Remember Newton, the first personal digital assistant that recognized handwriting? Apple introduced the product with a detachable stylus in 1993. The market took notice but never fully embraced the gadget. “Next came the entire Palm ecosystem, which came and went before the smartphone,” Kirsch says. “Why didn’t Palm make the jump to the mobile age?”
Kirsch says Ford’s decision to replace Fields might have more to do with timing than direction. Maybe the board didn’t think Fields placed a big enough bet — or maybe he wasn’t moving fast enough into the future.

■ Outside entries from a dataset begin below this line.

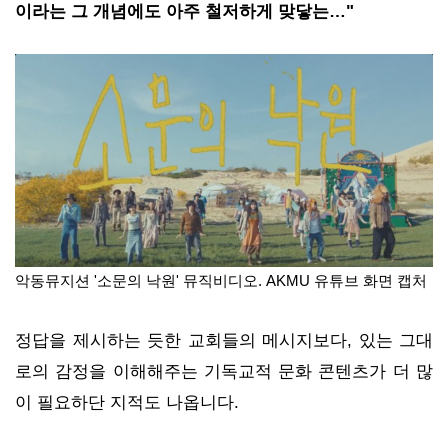
이라는 그 개념에도 아주 철저하게 맞닿는…"
악동뮤지션 '소문의 낙원' 뮤직비디오. AKMU 유튜브 화면 캡처
정답을 제시하는 듯한 교회들의 메시지보다, 있는 그대
로의 감정을 이해해주는 기독교적 문화 콘텐츠가 더 많
이 필요하단 지적도 나옵니다.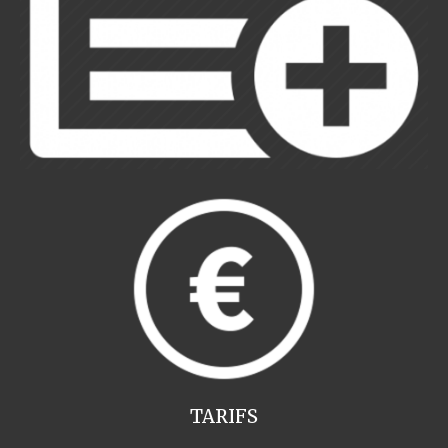
TARIFS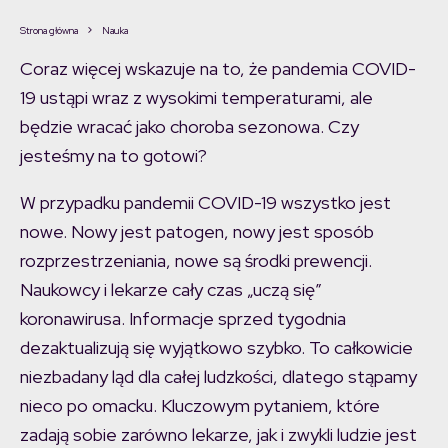
Strona główna
Nauka
Coraz więcej wskazuje na to, że pandemia COVID-
19 ustąpi wraz z wysokimi temperaturami, ale
będzie wracać jako choroba sezonowa. Czy
jesteśmy na to gotowi?
W przypadku pandemii COVID-19 wszystko jest
nowe. Nowy jest patogen, nowy jest sposób
rozprzestrzeniania, nowe są środki prewencji.
Naukowcy i lekarze cały czas „uczą się”
koronawirusa. Informacje sprzed tygodnia
dezaktualizują się wyjątkowo szybko. To całkowicie
niezbadany ląd dla całej ludzkości, dlatego stąpamy
nieco po omacku. Kluczowym pytaniem, które
zadają sobie zarówno lekarze, jak i zwykli ludzie jest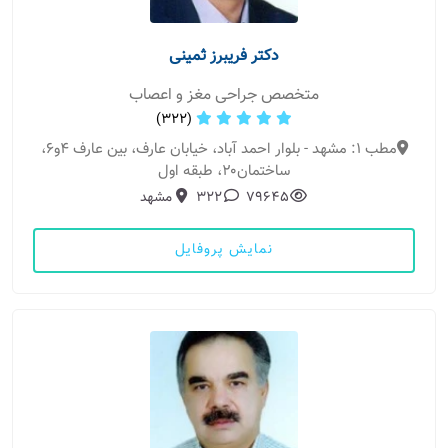
دکتر فریبرز ثمینی
متخصص جراحی مغز و اعصاب
(322)
مطب 1: مشهد - بلوار احمد آباد، خیابان عارف، بین عارف ۴و۶،
ساختمان۲۰، طبقه اول
79645
322
مشهد
نمایش پروفایل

“That would reflect the board’s assessment of question 2, but it doesn’t get them any closer to answering question 1,” Kirsch says. “If the answer to question 1 is that the incumbent manufacturer’s capabilities are worthless in the future, then the faster you get there, the faster you’re completely commoditized and made invisible under the brand of the app that’s hailing the vehicle.”
Kirsch challenges the idea that getting to the future faster is always better. “Kodak might question that assumption,” he says. “The future came a little too fast for Kodak.”
On the other hand, companies that arrive first in the future have more time to look around and assess the landscape. “Ford might feel like getting there sooner will give them more insight into how to position themselves,” Kirsch says. “That would be the other argument for going faster.”
- What about today?
Hackett must also stay grounded in the present. Ford stock did not perform well under Fields, which might have contributed to his early ouster.
Kirsch says nothing gets a CEO axed faster than having an underperforming stock, but boards should resist short-term thinking. “I’m always worried when I wake up on Monday morning and read that a board has fired a CEO, and the first thing I hear in the news reports is about the stock underperforming,” he says.
Without having access to boardroom conversations, Kirsch says there are two ways to view the change in leadership.
“Maybe Ford is making this pre-emptive move to underscore the urgency that they see in this approaching crisis for the incumbent auto industry,” he says. “They are trying to stay ahead of the curve by acting now before the industry tips into full-blown slowdown or recession.”
That would be the most generous interpretation of the leadership change. “The worst interpretation, obviously, would be the short-term reaction to stock markets and activist investors,” Kirsch says. “Those are the two alternatives.”